His most recent novel, Inspired Sleep,
was a New York Times Notable Book and is now available in paperback. Loved
by critics and readers alike, The New Yorker described
Cohen's novel as "[s]martly observed and stylishly
written. . . Its not the interpretation of dreams
but the meaning of our waking hours that is up for grabs
here."
Author of the novels The
Here & Now and The Organ Builder, Cohen has won
a Whiting Award, a Lila Wallace-Reader's Digest
Writers Award, the Ribalow Prize, and the Pushcart Prize.
His stories have appeared
in a wide variety of publications, including Harper's, GQ, The Paris Review, and Ploughshares.
Robert Cohen
Interview
There are writers who attract our attention with an
abstract style, a discordant but alluring voice, or intriguing plot
twists... Then there are who need not rely on attention-grabbing
techniques, but instead, let their clean prose make readers feel a responsibility
to turn each page. Robert Cohen is such a writer. Recently,
failbetter.com had the chance to ask Cohen a few questions
about his recent bestselling novel, Inspired Sleep, his new collection
of short stories, The Varieties of Romantic Experience, and the
fact that he is often mistaken for a man consumed with fighting the
ills of milk consumption...
Did it really take three successful novels to
convince someone to publish your short stories? Having previously published
short fiction in Harper's, GQ, Paris Review, and
Ploughshares - exactly how many years of work does your new collection
cover?
Yes, it did take three novels to convince someone
to publish the stories-or for that matter to look at the stories.
The key word in your question is "successful". My first two
books were hardly successful in the commercial sense; neither sold a
lot of copies. It didn't help that in between I spent four years on
a long, unwieldy project about the CIA drug experiments, set in the
l950s, which ultimately I had to shelve for the simple but melancholy
reason that I just couldn't make it convincing, even to myself. For
a young writer, that sort of experience either makes you more long-view
and cunning about your vocation, or more tentative and passive about
putting your work forward. In my case it did all those things at once.
So even though I'd been publishing two or three stories a year over
the course of about a decade, I never felt much urgency about a collection.
Then after Inspired Sleep came out, I was talking to my friend
and former editor, Ted Solotaroff, and he asked what was going on with
the stories, and I mumbled the usual nothing in my usual mumbly, semi-resigned
way, and he said, "Put them together and publish them now."
So I did. I'm very impressionable in these matters. Only the last story,
"Influence", is brand new. I felt I had to do something to
make the book feel current-I mean, current to me, not anyone else.
The stories in The Varieties of Romantic Experience range
from hilarious tales-like the title story or "Oscillations"-to
disturbing observations of reality-as in "The Boys at Night"

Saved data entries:
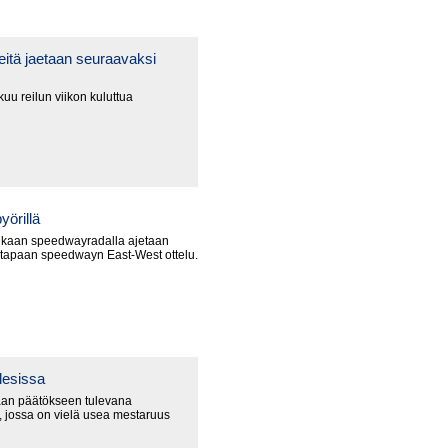
itä jaetaan seuraavaksi
uu reilun viikon kuluttua
yörillä
nkaan speedwayradalla ajetaan
 tapaan speedwayn East-West ottelu.
lesissa
an päätökseen tulevana
 jossa on vielä usea mestaruus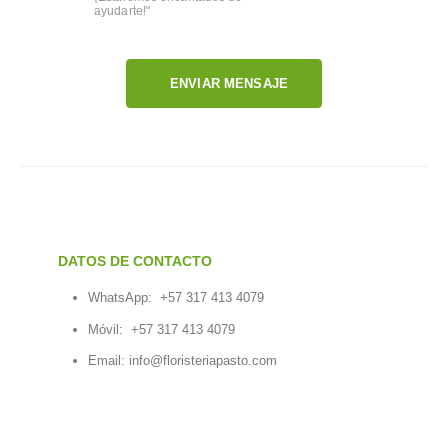
ayudarte!"
ENVIAR MENSAJE
DATOS DE CONTACTO
WhatsApp:
+57 317 413 4079
Móvil:
+57 317 413 4079
Email:
info@floristeriapasto.com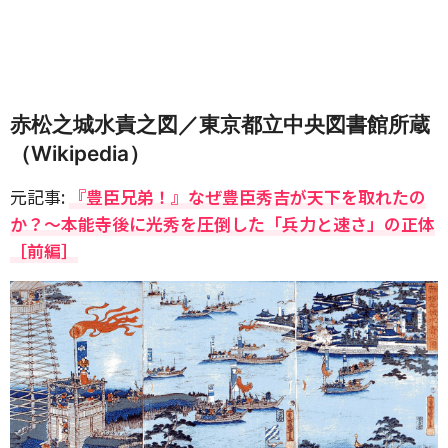
赤松之城水責之図／東京都立中央図書館所蔵
（Wikipedia）
元記事:
『豊臣兄弟！』なぜ豊臣秀吉が天下を取れたの
か？〜本能寺後に光秀を圧倒した「兵力と速さ」の正体
［前編］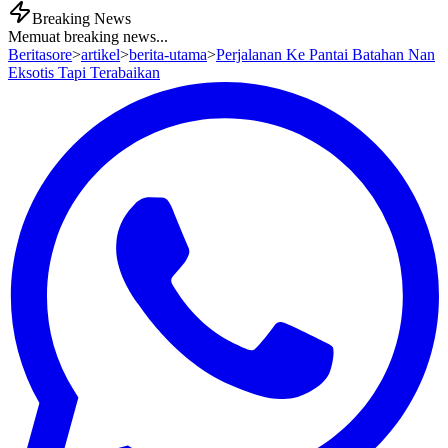
Breaking News
Memuat breaking news...
Beritasore
>
artikel
>
berita-utama
>
Perjalanan Ke Pantai Batahan Nan
Eksotis Tapi Terabaikan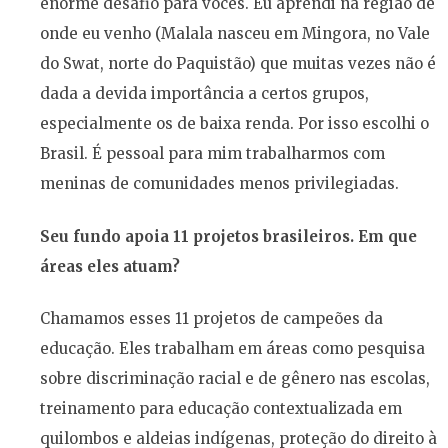
enorme desafio para vocês. Eu aprendi na região de
onde eu venho (Malala nasceu em Mingora, no Vale
do Swat, norte do Paquistão) que muitas vezes não é
dada a devida importância a certos grupos,
especialmente os de baixa renda. Por isso escolhi o
Brasil. É pessoal para mim trabalharmos com
meninas de comunidades menos privilegiadas.
Seu fundo apoia 11 projetos brasileiros. Em que
áreas eles atuam?
Chamamos esses 11 projetos de campeões da
educação. Eles trabalham em áreas como pesquisa
sobre discriminação racial e de gênero nas escolas,
treinamento para educação contextualizada em
quilombos e aldeias indígenas, proteção do direito à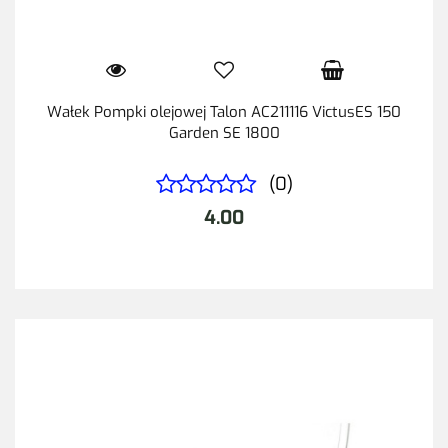
Wałek Pompki olejowej Talon AC211116 VictusES 150
Garden SE 1800
(0)
4.00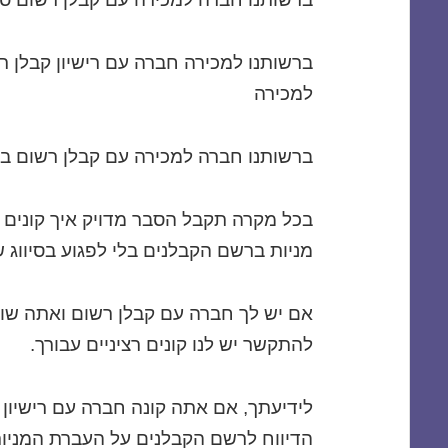
למכירה
ברשותנו חברה למכירה עם קבלן רשום בסיווג 200 ג3 
בכל מקרה תקבל הסבר מדויק איך קונים
מניות ברשם הקבלנים בלי לפגוע בסיווג
אם יש לך חברה עם קבלן רשום ואתה שוק
להתקשר יש לנו קונים רציניים עבורך.
לידיעתך, אם אתה קונה חברה עם רישיון
הדיווח לרשם הקבלנים על העברת המניו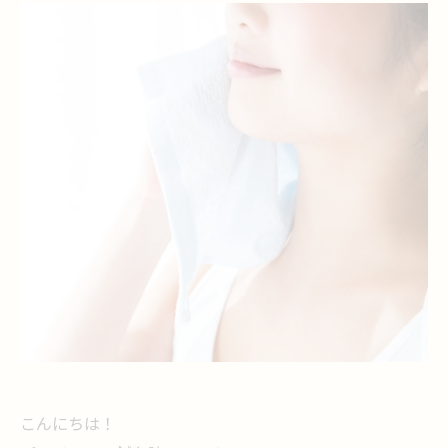
こんにちは！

» Tasks for this exercise:
a: In the Robert Cohen interview, which story in the new collection is described as brand new?
b: For each statement, say whether it agrees with the Robert Cohen interview: (i) Cohen spent four years on a project about the CIA drug experiments. (ii) Cohen's first two books sold a lot of copies. (iii) Ted Solotaroff was Cohen's friend and former editor.
c: Print the part of the Robert Cohen interview between "Yes, it did" and "about a collection.", inclusive.

» Answer list:
a: "Influence," the last story in the collection.

b:
(i) Yes: "I spent four years on a long, unwieldy project about the CIA drug experiments."
(ii) No: "neither sold a lot of copies."
(iii) Yes: "my friend and former editor, Ted Solotaroff."

c:
Yes, it did take three novels to convince someone
to publish the stories-or for that matter to look at the stories.
The key word in your question is "successful". My first two
books were hardly successful in the commercial sense; neither sold a
lot of copies. It didn't help that in between I spent four years on
a long, unwieldy project about the CIA drug experiments, set in the
l950s, which ultimately I had to shelve for the simple but melancholy
reason that I just couldn't make it convincing, even to myself. For
a young writer, that sort of experience either makes you more long-view
and cunning about your vocation, or more tentative and passive about
putting your work forward. In my case it did all those things at once.
So even though I'd been publishing two or three stories a year over
the course of about a decade, I never felt much urgency about a collection.